STUDY MATERIAL:
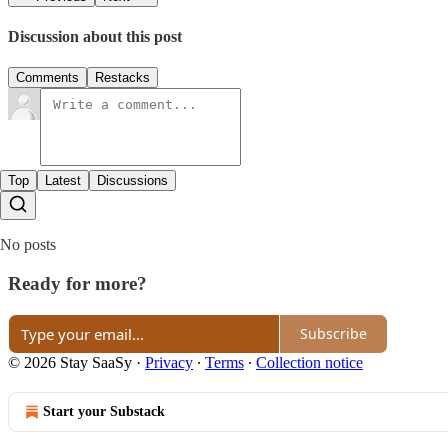
Discussion about this post
Comments
Restacks
Top
Latest
Discussions
No posts
Ready for more?
Subscribe
© 2026 Stay SaaSy
·
Privacy
∙
Terms
∙
Collection notice
Start your Substack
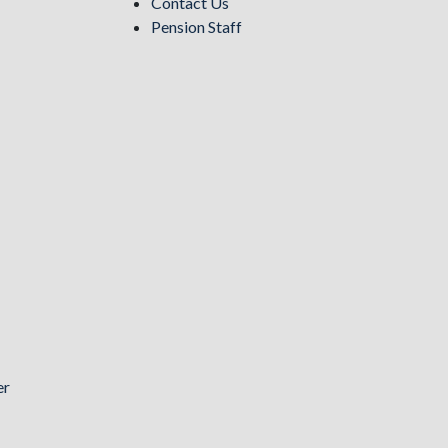
Contact Us
Pension Staff
er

DIRECTIONS FOR THIS TASK: Write out the entries again word for word. Do not include the pictures.

EXERCISE RESPONSE:
Discussion about this post
Comments
Restacks
Top
Latest
Discussions
No posts
Ready for more?
Subscribe
© 2026 Stay SaaSy
·
Privacy
∙
Terms
∙
Collection notice
Start your Substack
Contact Us
Pension Staff
er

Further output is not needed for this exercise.